Ce livre ne s'intéresse, en aucune manière, à ce que Foucault a dit. Et son auteur n'essaie ni de déceler la vérité de l'œuvre, ni d'en reconstruire la systématicité secrète. Il aborde les ouvrages foucaldiens comme des objets fabriqués selon des règles, poursuivant des fins : il veut montrer ce que Foucault a fait de la philosophie, de l'histoire, de la science.
En partant du fil conducteur du rapport non exclusif entre vie et concept, rapport que l'on retrouve chez Canguilhem, il s'agit ainsi de revenir aux sources de la pratique foucaldienne de pensée. Quelle forme d'expérience traduit la naissance, l'émergence et la propagation d'un nouveau concept ? Quel est le rapport entre des expériences historiques de pensée et leur conceptualisation par la science, la philosophie, la littérature ? Pourquoi, au cours de ces opérations discursives, avons-nous besoin de vérité ?

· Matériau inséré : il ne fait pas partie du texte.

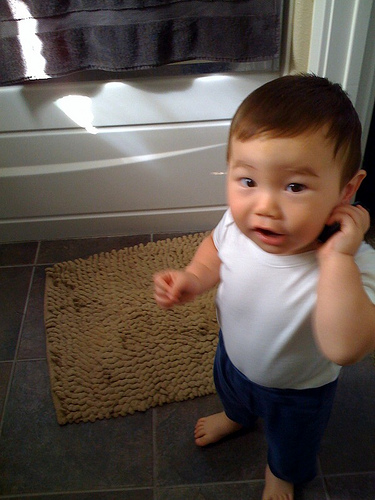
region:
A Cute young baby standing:
[219, 100, 348, 493]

En reconstruisant le geste de pensée foucaldien à travers l'exemple privilégié de l'histoire des statistiques, on tente moins de faire œuvre de commentaire que de dessiner les traits opératoires d'une machine de pensée qui pourrait nous être utile aujourd'hui, pour étudier le besoin de vérité lié aux pratiques contemporaines de gouvernement. Car la source de la fascination durable que l'œuvre foucaldienne continue d'exercer pourrait bien être précisément ceci : elle n'autorise aucune interprétation qui n'en soit pas une appropriation et une actualisation.